Sure, the keepalived config looks like this on the spare, it unicast pings the main router, the main router looks symmetric more or less. One thing to be careful of is that the "virtual_router_id" needs to be the SAME on both devices, so that they know they are paired with each other.
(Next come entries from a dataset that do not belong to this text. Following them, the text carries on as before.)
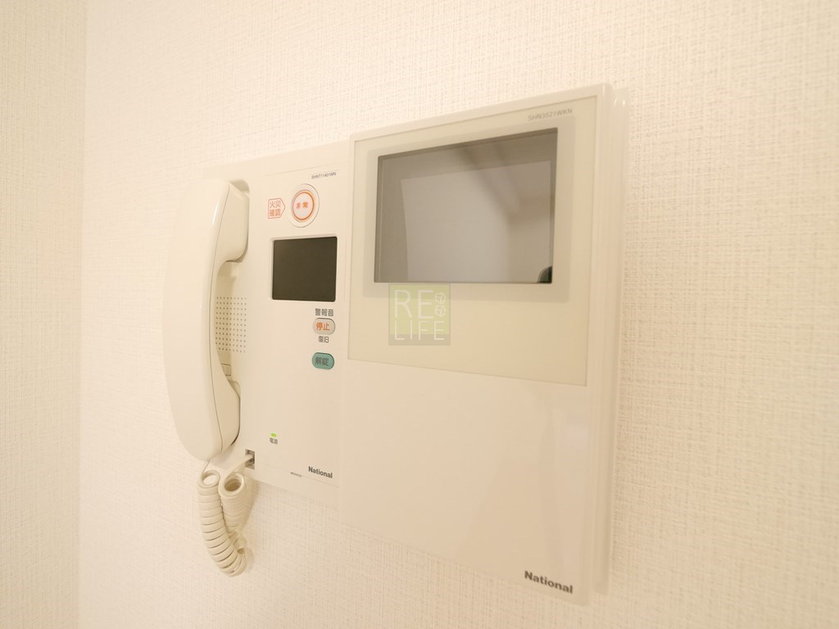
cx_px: 420
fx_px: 339
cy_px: 314
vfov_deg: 85.7
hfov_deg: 102.1
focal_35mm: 14
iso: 2000
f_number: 4
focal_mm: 7
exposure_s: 1/60
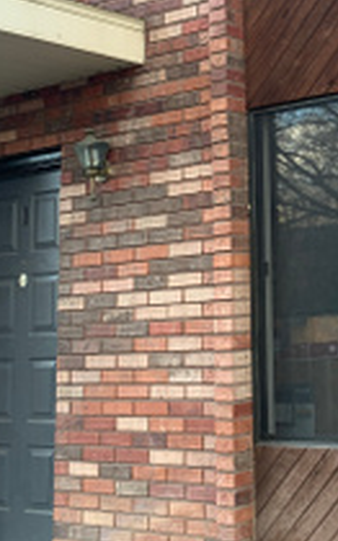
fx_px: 930
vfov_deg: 31.8
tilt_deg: +12.5
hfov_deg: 19.6
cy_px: 121
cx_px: 390
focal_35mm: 63
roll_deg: +1.0
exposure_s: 1/82
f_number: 1.8
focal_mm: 4.25
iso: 100
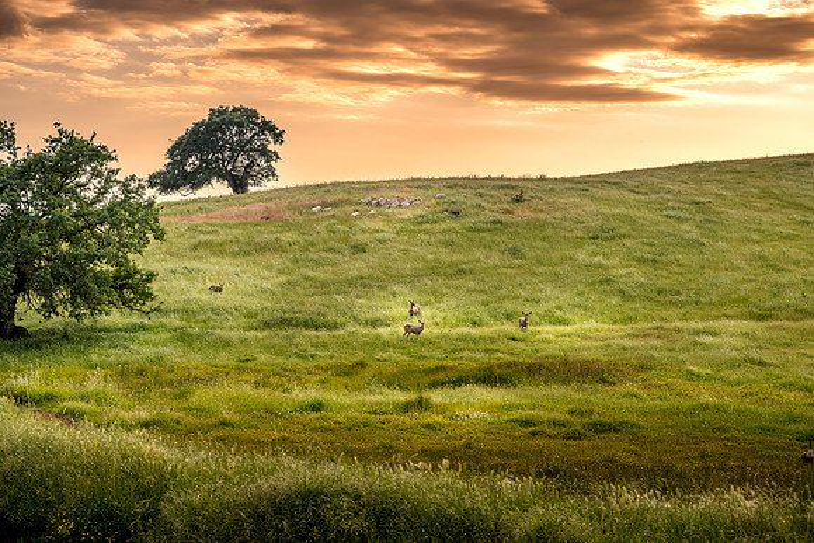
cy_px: 272
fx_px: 1583
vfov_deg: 19.5
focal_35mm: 70
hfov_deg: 28.8
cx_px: 407
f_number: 7.1
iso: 64
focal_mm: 70
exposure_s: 1/60
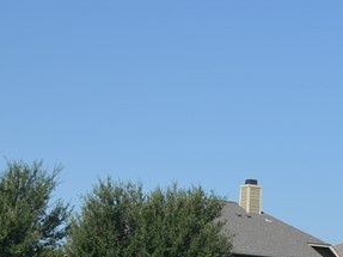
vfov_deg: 11.1
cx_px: 283
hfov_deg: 15.0
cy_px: 313
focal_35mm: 131
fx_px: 1297
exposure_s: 1/2000
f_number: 4
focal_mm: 24
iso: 200
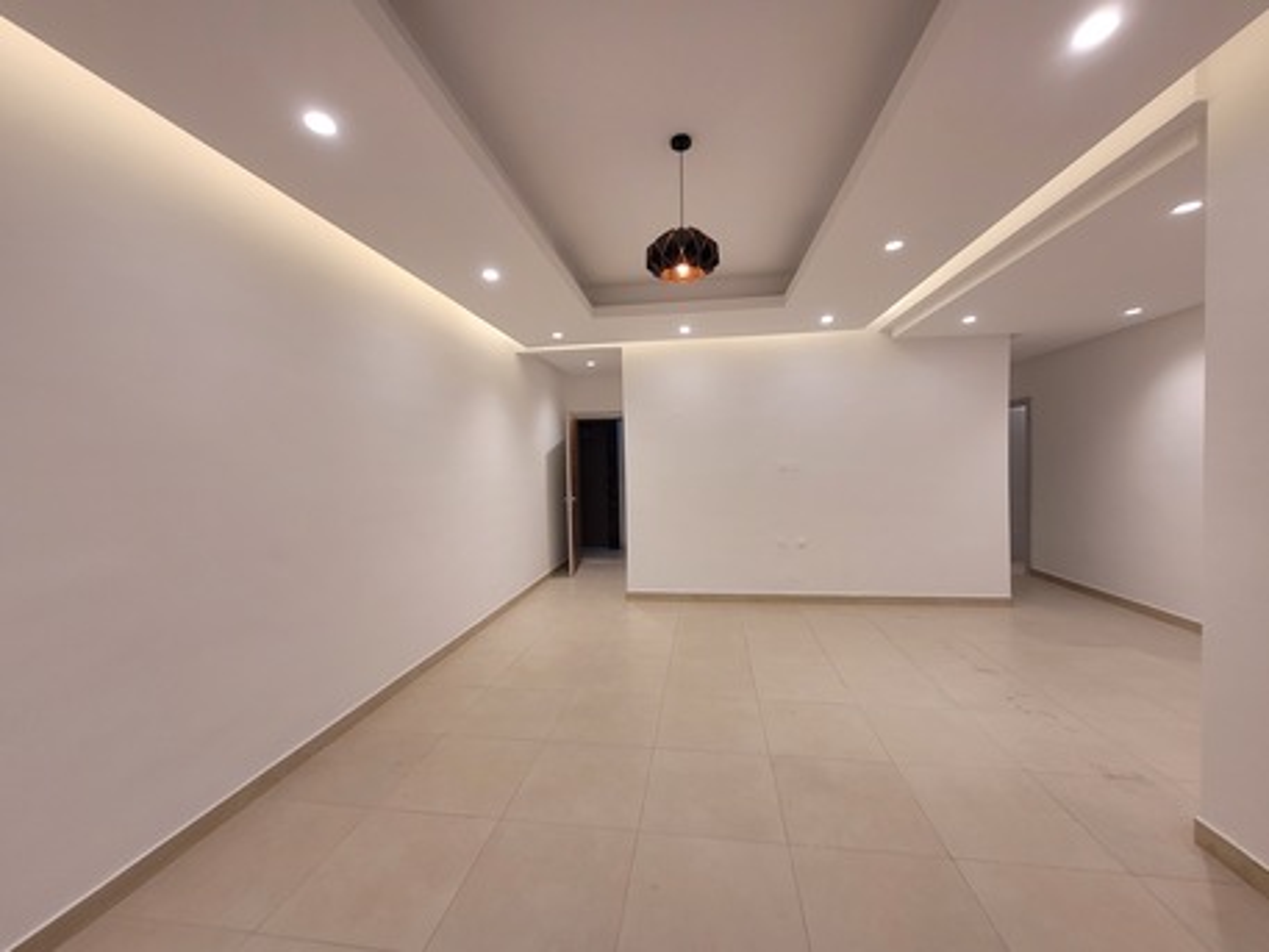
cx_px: 634
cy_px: 476
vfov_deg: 89.9
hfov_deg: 106.2
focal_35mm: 13
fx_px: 477
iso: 80
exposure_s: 1/50
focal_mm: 1.74
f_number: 2.2
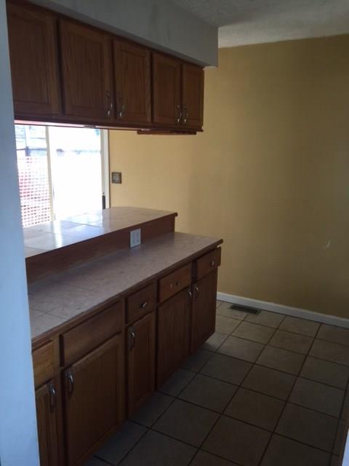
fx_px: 390
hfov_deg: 48.2
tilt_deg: -11.6
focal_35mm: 29
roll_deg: -0.5
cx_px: 174
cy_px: 233
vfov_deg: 61.7
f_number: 2.2
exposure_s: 1/40
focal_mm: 4.15
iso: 40
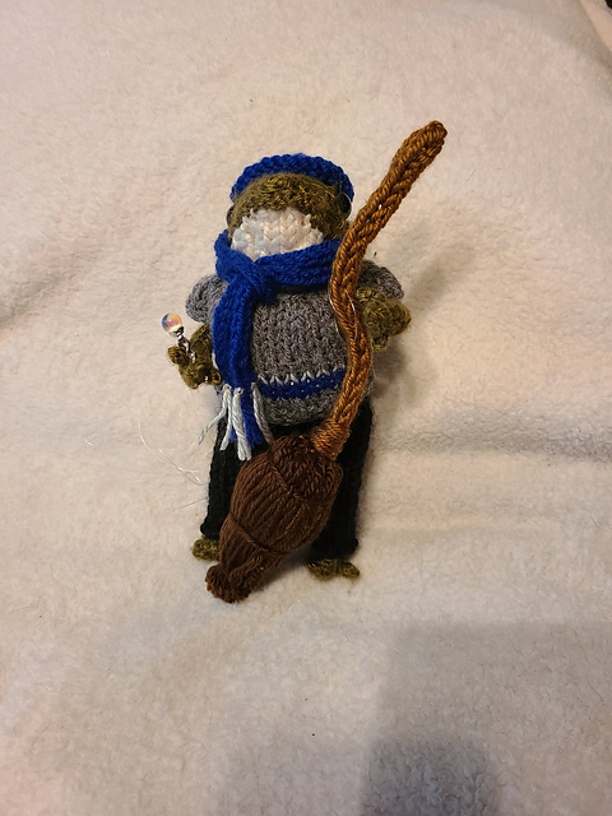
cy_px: 408
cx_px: 306
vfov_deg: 67.3
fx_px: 613
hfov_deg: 53.1
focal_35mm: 26
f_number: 1.8
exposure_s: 1/40
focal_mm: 5.4
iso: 320
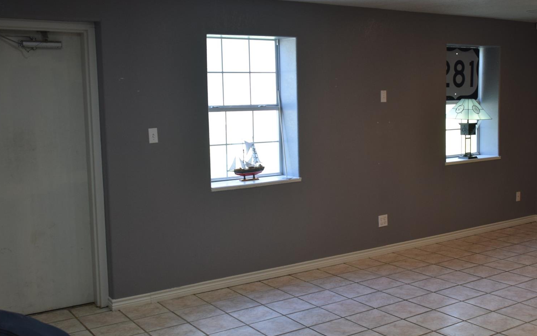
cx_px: 341
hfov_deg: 46.7
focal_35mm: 42
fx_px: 615
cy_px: 153
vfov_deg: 30.5
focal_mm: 20
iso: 450
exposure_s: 1/60
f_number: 4
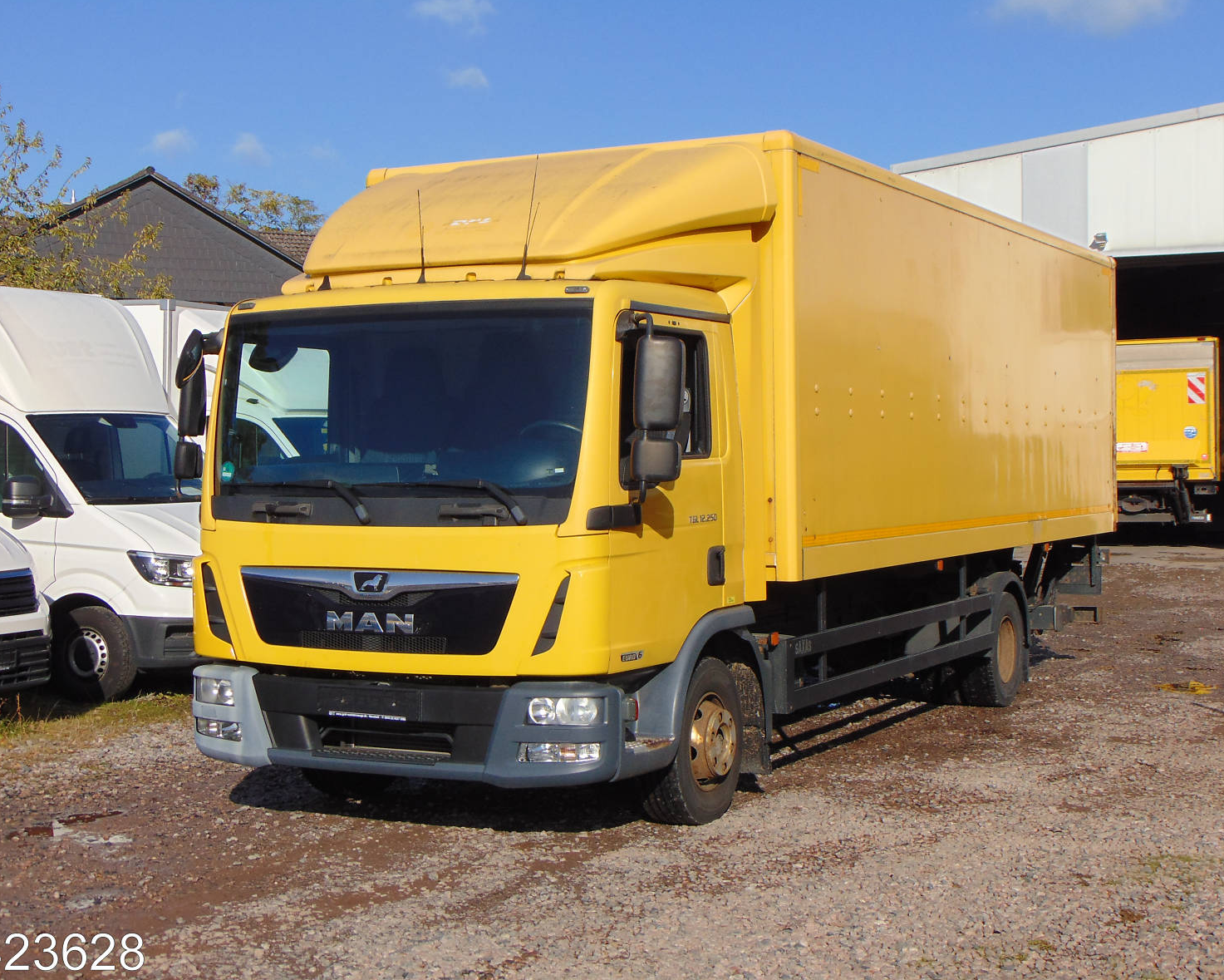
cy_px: 495
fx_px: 1920
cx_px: 608
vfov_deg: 28.6
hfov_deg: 35.4
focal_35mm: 53
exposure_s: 1/250
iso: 80
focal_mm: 9
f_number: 9
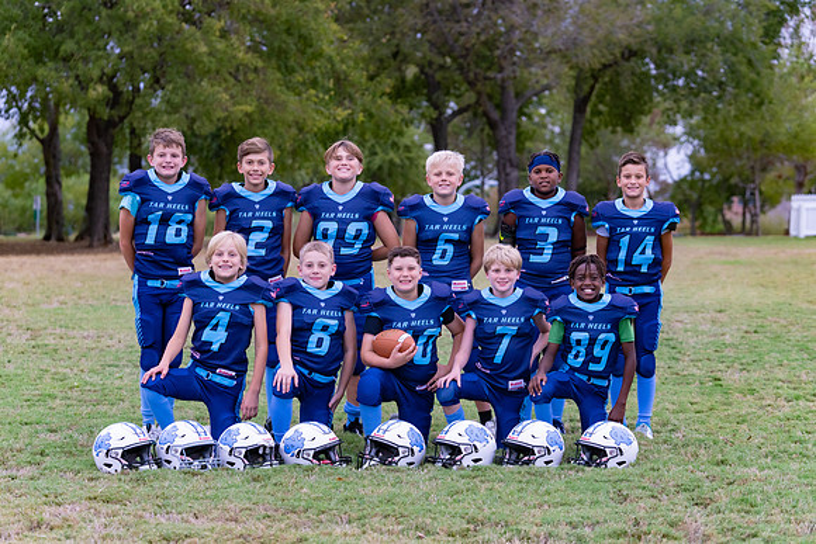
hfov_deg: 21.7
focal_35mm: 94
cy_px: 272
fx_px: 2131
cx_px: 408
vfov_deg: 14.6
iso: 1600
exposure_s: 1/320
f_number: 4
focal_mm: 94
That took me at least a few hours to figure out because they were both insisting on being MASTER despite receiving the packets, since one had ID 20 and one had ID 21

global_defs {

# turn off iptables
vrrp_iptables 
}

vrrp_instance PICOINT4 {

	state BACKUP
	interface lan0.1
	virtual_router_id 21
	priority 20
	advert_int 1
	unicast_peer {
	10.x.x.8
	}
	virtual_ipaddress {
	10.x.x.10
	}

	notify /etc/keepalived/notifyscript.sh
}


vrrp_instance PICOINT6 {

	state BACKUP
	interface lan0.1
	virtual_router_id 21
	priority 20
	advert_int 1
	unicast_peer {
	fdxx:xxxx:xxxx:1::8
	}
	virtual_ipaddress {
	fdxx:xxxx:xxxx:1::a/64
	}
}


the notifyscript.sh just starts up or shuts down the services you want it to handle, whatever should happen when your device becomes the MASTER.

#!/bin/sh

TYPE=$1
NAME=$2
TRANS=$3

case $TRANS in 
    "MASTER")
        ip route del default via 10.x.x.10 dev lan0.1
        ifup lan0.99
        systemctl restart squid dnsmasq freeradius
        ;;
    "BACKUP")
        ifdown --force lan0.99
        ip route add default via 10.x.x.10 dev lan0.1
        systemctl stop squid dnsmasq freeradius
        ;;

    "FAULT")
        ifdown --force lan0.99
        ip route add default via 10.x.x.10 dev lan0.1
        systemctl stop squid dnsmasq freeradius
        ;;


I'm fine with some stuff breaking, I just want people to be able to surf within less than a minute of taking the main router down, which does in fact happen.